Copy the lines below that contain "gyulladás".
*** Task input ***
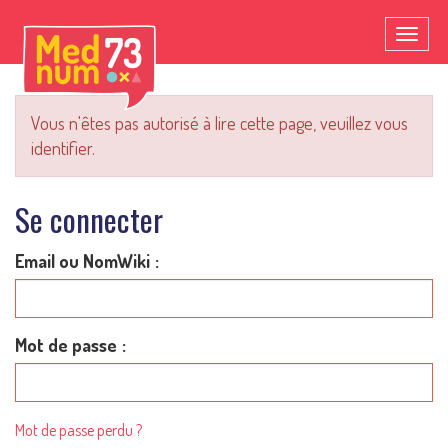
Toggl
naviga
Vous n'êtes pas autorisé à lire cette page, veuillez vous
identifier.
Se connecter
Email ou NomWiki
Mot de passe
Mot de passe perdu ?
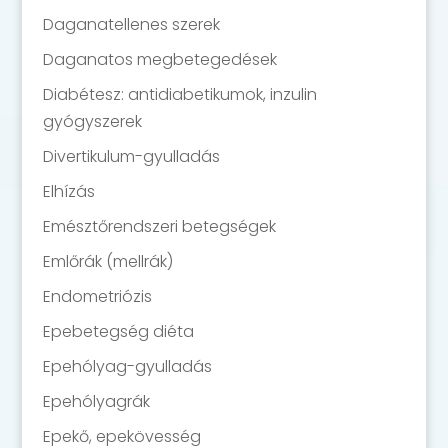
Daganatellenes szerek
Daganatos megbetegedések
Diabétesz: antidiabetikumok, inzulin
gyógyszerek
Divertikulum-gyulladás
Elhízás
Emésztőrendszeri betegségek
Emlőrák (mellrák)
Endometriózis
Epebetegség diéta
Epehólyag-gyulladás
Epehólyagrák
Epekő, epekövesség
*** End of Task input ***
Answer area:
Divertikulum-gyulladás
Epehólyag-gyulladás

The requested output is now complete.